Доктор нахмурился и протянул руку, чтобы пощупать лоб пациента. Драмм отвернулся.

— Я встревожен, а не брежу, — резко произнес он. — Дорогой сэр, я знаю, что вы хотите всем добра. Но как бы ни была очаровательна хозяйка домика, я не намерен жениться на мисс Гаскойн. У меня есть друг, который женился как раз при таких обстоятельствах. Это сработало прекрасно. Но со мной не пройдет. Мой отец — человек гордый. Я пообещал ему, что найду невесту с таким же, как у нас, положением, именем и доходами. Мисс Гаскойн очень мила. Уверен, она само совершенство.
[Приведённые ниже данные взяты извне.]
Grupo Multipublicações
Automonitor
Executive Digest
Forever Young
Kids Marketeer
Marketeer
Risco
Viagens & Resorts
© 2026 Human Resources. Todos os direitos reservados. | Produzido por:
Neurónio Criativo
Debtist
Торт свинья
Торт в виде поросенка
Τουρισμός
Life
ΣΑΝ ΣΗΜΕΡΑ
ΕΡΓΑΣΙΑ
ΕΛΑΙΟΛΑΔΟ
Но поскольку не отвечает требованиям моего отца, то, боюсь, не может стать моей женой.

Они услышали вздох и, повернувшись, увидели в дверях Александру. Ее лицо пылало от гнева.
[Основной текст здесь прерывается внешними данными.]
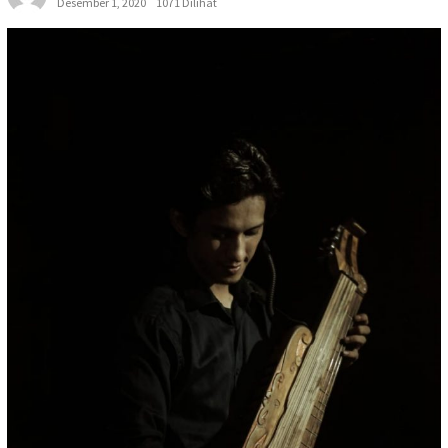
Desember 1, 2020
1071 Dilihat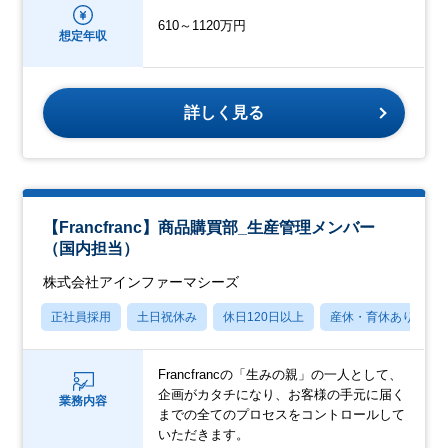
610～1120万円
想定年収
詳しく見る
【Francfranc】商品購買部_生産管理メンバー
（国内担当）
株式会社アインファーマシーズ
正社員採用
土日祝休み
休日120日以上
産休・育休あり
Francfrancの「生みの親」の一人として、
企画がカタチになり、お客様の手元に届く
業務内容
までの全てのプロセスをコントロールして
いただきます。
— Я впустила вас сюда! — Она подошла к кровати и ткнула в Драмма дрожащим пальцем. — Я чуть не надорвалась, пока тащила вас! Уступила вам свою кровать, сидела рядом всю ночь, чтобы вы не умерли, я беспокоилась о вас. Я сделала бы то же самое для любого лесного з-зверька! — Она запиналась от ярости. — Я не собиралась за вас замуж ни за что на свете, вы самодовольный, ужасный, жуткий тип! Я просила вас остаться из жалости, вовсе не мечтая о замужестве!

— В самом деле? — спокойно спросил Драмм. — А тот факт, что под вашей крышей проживает одинокий джентльмен, и вы тоже одна, вас не смущает? И не пугают последствия? Когда я был без сознания, даже самый строгий блюститель нравственности согласился бы, что пребывание раненого незнакомца в вашем доме неизбежно. Но холостяк с положением, живущий без веской причины у молодой дамы в отсутствие пожилой компаньонки, какой бы незапятнанной репутацией она ни обладала? Вы будете скомпрометированы. А я окажусь в щекотливой ситуации. Вы об этом не думали? — Он рассмеялся неприятным смехом. — Это, может быть, удаленная местность. Но вы живете не на Луне.

Раскрасневшееся лицо Александры стало стремительно белеть. Она повернулась к доктору, который смотрел на нее с таким же удивлением и испугом.

— Боже мой! — произнесла она, падая в кресло. — Я никогда, ни за что… Доктор, — с ужасом глядя на пожилого джентльмена, воскликнула девушка, — помогите мне избавиться от этого типа сейчас же!

Глава 4

Нога болела невыносимо, но Драмм отказался принимать порошки, пока его судьба не будет решена. Спальня находилась на втором этаже маленького домика, как раз над кухней. Получалось, что труба, соединяющая оба очага, доносила до него все разговоры. Сейчас на кухне собрались все обитатели дома. Драмм лежал, измученный болью, испытывая бессильную ярость из-за своей беспомощности, и слушал, как хозяйка дома спорит с доктором по поводу его ближайшего будущего. Из-за этого он снова почувствовал себя ребенком — но не любимым и не избалованным.

— Я не уйду из дома, я здесь живу, и вы должны понимать, что мальчики могут попасть в беду! — с досадой выкрикнула девушка.